Make Your Website Work For You

If your website sits relatively idle with most of your online efforts sunk into social media posts, you’re likely missing out on a big opportunity. With a strong focus on content related to the customer’s experience, your website has the potential to help drive a ton of new business your way. 

This means planning an editorial calendar and crafting content focused on the customer’s needs. For example, a landing page on the brewery’s website about large groups might highlight the size of groups they can accommodate, guidelines about minors in the restaurant, and information about what kind of notice the brewery team needs in order to prepare. 

This kind of content will also help you rank higher in search. If I searched, for example, “brewery, lunch for large group,” and if a brewery’s website content included verbiage about accommodating large groups, there’s a good chance your site will show at the top of my search results. If you compound this with a dozen other blog posts or pages that address questions customers are asking in their web searches, you’re well on your way to driving a ton of new business in your direction.
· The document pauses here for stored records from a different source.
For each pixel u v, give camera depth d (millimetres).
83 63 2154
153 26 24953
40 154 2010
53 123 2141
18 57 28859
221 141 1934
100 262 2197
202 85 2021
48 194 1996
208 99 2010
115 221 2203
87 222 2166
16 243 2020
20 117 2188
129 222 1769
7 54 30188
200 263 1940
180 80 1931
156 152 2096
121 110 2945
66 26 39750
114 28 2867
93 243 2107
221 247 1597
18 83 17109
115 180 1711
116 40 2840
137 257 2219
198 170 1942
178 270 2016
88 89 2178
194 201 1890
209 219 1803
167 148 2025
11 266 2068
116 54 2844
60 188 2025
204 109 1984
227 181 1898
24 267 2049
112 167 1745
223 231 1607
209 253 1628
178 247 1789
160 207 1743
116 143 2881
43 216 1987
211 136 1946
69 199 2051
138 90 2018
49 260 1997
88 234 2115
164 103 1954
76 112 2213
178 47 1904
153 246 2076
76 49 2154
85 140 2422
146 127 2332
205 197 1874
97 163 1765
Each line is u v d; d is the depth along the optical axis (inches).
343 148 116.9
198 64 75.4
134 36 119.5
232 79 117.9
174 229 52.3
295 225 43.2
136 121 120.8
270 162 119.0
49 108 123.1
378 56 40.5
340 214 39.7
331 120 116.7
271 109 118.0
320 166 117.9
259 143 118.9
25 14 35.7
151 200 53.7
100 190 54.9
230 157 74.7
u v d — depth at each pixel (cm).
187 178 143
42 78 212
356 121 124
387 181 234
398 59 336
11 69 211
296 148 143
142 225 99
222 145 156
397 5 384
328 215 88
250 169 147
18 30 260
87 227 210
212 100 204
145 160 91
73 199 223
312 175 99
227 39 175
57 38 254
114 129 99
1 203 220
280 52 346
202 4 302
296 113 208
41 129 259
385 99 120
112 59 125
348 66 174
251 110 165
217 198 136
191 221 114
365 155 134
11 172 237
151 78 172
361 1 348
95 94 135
TIP #3. Upgrade (if needed) to a website solution and content strategy that will help you rank high on long-tail keyword searches.

  • Update your website to one that includes a focus on content and customer engagement.

  • Invest in SEO services to identify which keywords your customers are using to search for your business and other businesses like yours. 

  • Dedicate time and budget to craft and post meaningful content on your website and social channels that address your customer’s core concerns.  

Pay attention to your customer reviews.

Customers are going to tell their friends and family — and total strangers via customer review sites — about their experiences with your business and your team. And these insights will absolutely influence the buying decisions of the prospective customers who are listening. 

TIP #4. Dedicate time and budget to monitor and reply to customer feedback on the web.

  • Remember that prospective customers are reading these reviews for insights about your product and the quality of your service. 

  • Respond graciously to positive reviews and address negative reviews quickly and politely. 

Budget for changes to your strategy

It’s likely that your strategies are going to shift over the course of the year. Be nimble in your efforts and use data insights to help you pivot gracefully and help guide your budgeting moving forward. Especially if you’re just getting started in one of these areas, you’ll want to have the latitude to make changes to your strategies throughout the year.

TIP #5. Bank reserve budget to have at the ready in the event that you need to pivot your strategy or heavy up in one area or another. 

How do you feel now? I imagine many of us are already doing some of these things in our day-to-day, but it’s likely that at least some of these very important customer engagement tactics have never filtered into our annual planning. 

Now that you’ve allocated budget and committed some of your own time to tackle these things regularly and with strategic intent, it should be easier to execute them on an ongoing basis. And when you circle back in reflection at the end of 2023, I think you’ll be happy to see that by increasing customer engagement in the early research and post-purchase phases of the customer’s journey, you’ve helped to create a richer, more personal, and longer-lasting customer relationship. Your bottom line will thank you.